Thursday, April 12, 2007

LNG Offshore

The clean burning fuel reduces our reliance on coal and needs locations in the United States to enhance that capability, however the environmental concerns are valid and require strong safeguards to address.

LNG faces complex landscape
Hurdles abound -- but so does tenacity of backers
By Matt Weiser and Carrie Peyton Dahlberg - Bee Staff Writers
Published 12:00 am PDT Thursday, April 12, 2007


Put a chill on the same gas that heats millions of California homes, and you get a public enemy that's been run off from town after town along the state's coast for years.

The latest setback for a proposed liquefied natural gas plant, which would perch well offshore from Oxnard, illustrates both the hurdles that the supercooled gas called LNG faces and the tenacity of those who say we need it.

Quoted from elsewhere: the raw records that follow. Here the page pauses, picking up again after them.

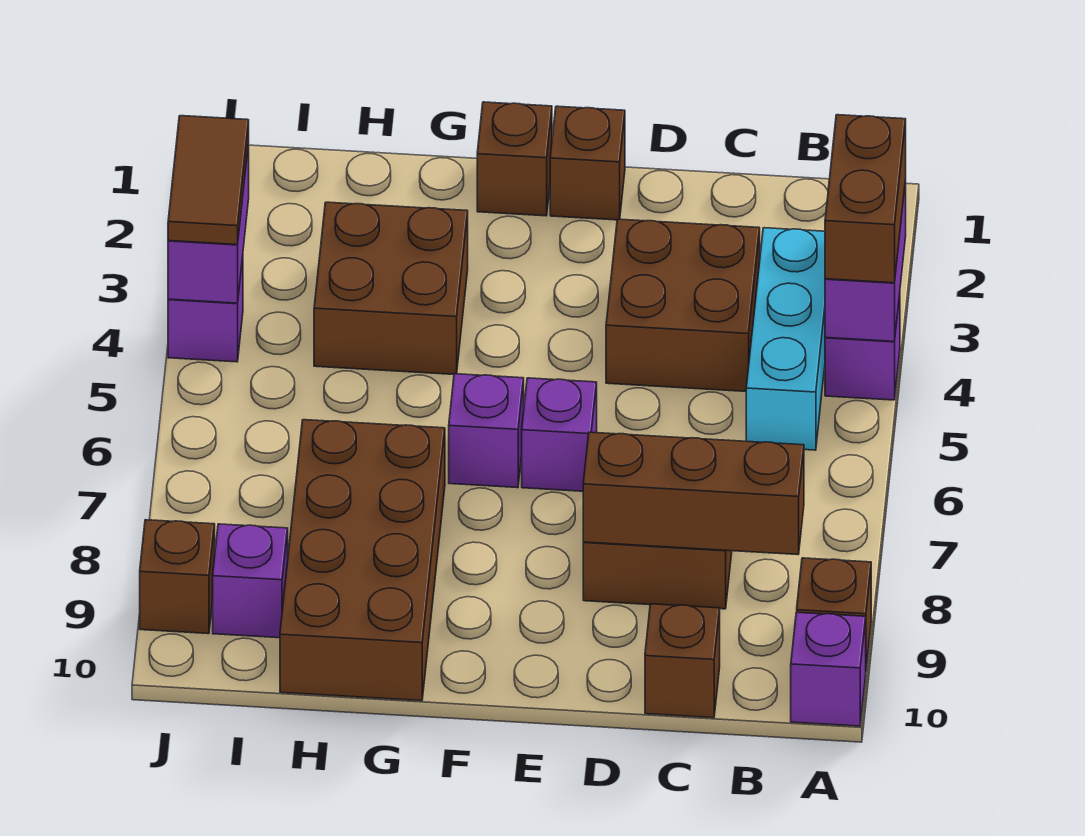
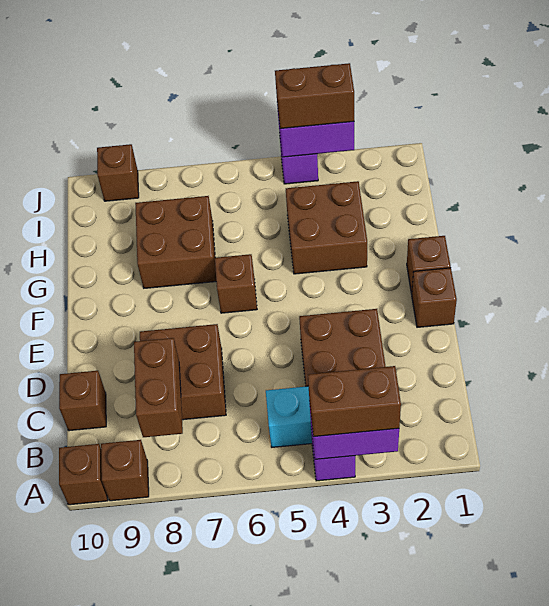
purple 1x1 brick [791,612,866,726] -> brown 1x1 brick [59,444,108,505]
brown 1x3 brick [583,432,804,555] -> brown 1x2 brick [134,338,183,437]
purple 1x1 brick [522,378,597,491] -> none
purple 1x1 brick [449,374,524,488] -> brown 1x1 brick [215,254,257,313]
brown 2x4 brick [280,420,445,701] -> brown 2x2 brick [135,196,216,288]
purple 1x1 brick [213,524,288,638] -> none
brown 1x2 tile [168,116,249,245] -> brown 1x2 brick [275,63,354,129]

It also hints at what other LNG proponents may have to try if they want to succeed where others have failed.

The latest proposal, called the Cabrillo Port liquefied natural gas project, is from Australian energy giant BHP Billiton. It calls for a floating gas transfer and processing station 12 miles offshore near Oxnard.

On Monday, the State Lands Commission rejected a lease for two seafloor pipelines required for the project, effectively scuttling it -- at least for the time being. BHP might appeal the Lands Commission's decision in court.

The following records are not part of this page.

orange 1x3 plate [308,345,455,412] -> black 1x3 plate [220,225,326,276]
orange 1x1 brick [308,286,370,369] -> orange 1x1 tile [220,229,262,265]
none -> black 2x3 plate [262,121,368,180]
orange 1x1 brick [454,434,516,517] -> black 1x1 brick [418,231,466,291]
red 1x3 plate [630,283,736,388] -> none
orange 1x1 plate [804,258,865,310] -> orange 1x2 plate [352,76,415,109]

Today, the California Coastal Commission is scheduled to consider its own set of permits for the project at its meeting in Santa Barbara.

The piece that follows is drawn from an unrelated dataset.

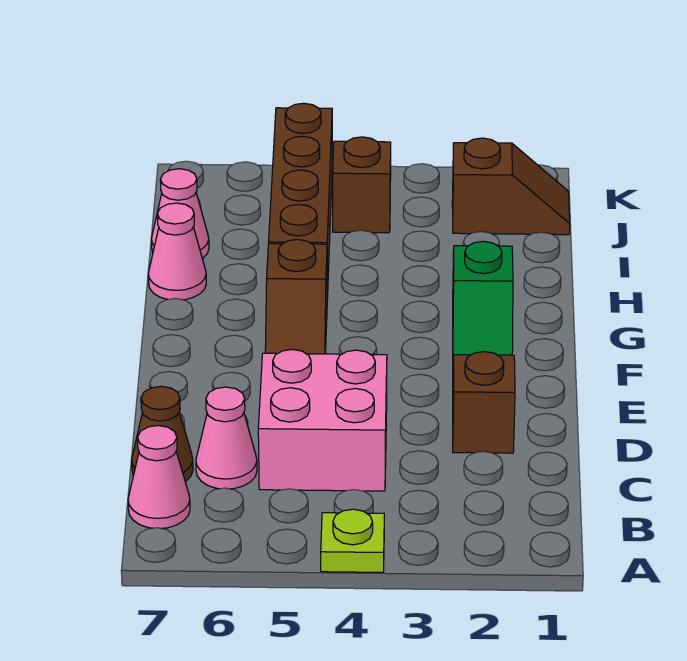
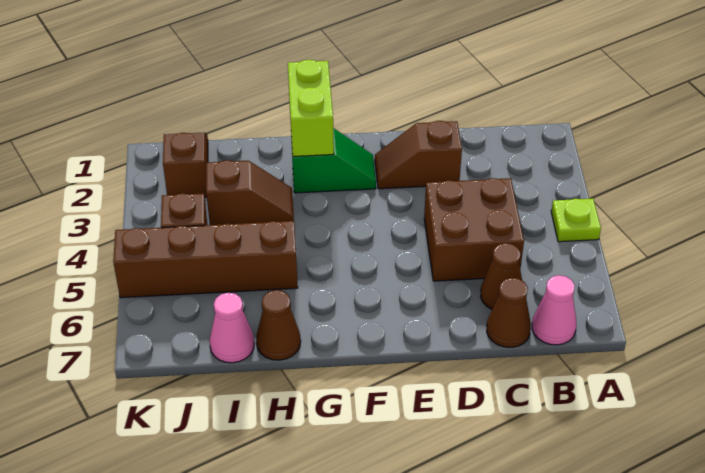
pink 2x2 brick [258,349,387,491] -> brown 2x2 brick [424,178,524,281]
pink 1x1 cone [196,387,257,489] -> brown 1x1 cone [481,243,522,309]
brown 1x2 slope [265,239,327,354] -> brown 1x2 slope moved to [206,160,294,225]
none -> lime 1x2 brick [288,60,334,157]
pink 1x1 cone [148,203,206,300] -> brown 1x1 cone [256,290,301,360]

Similar projects have been defeated in Eureka and Vallejo.

Monday's decision is not likely to temper the state's demand for clean-burning natural gas. But it may force other projects also being planned to pay closer attention to local environmental concerns.

"Imported LNG could be an economical and relatively environmentally friendly part of a lower-cost electricity supply solution," said Mark Hayes, a research fellow at Stanford University's Program on Energy and Sustainable Development. "If we don't site more LNG facilities in the U.S., it'll sustain the current high-price environment, and what we will see is a push to burn more coal instead."

LNG is simpler than the fancy name implies.

It is the same basic fuel we burn in our stoves and home furnaces, except that it has been chilled to at least minus 261 degrees Fahrenheit, at which point it is condensed so it can be easily transported by cargo ship.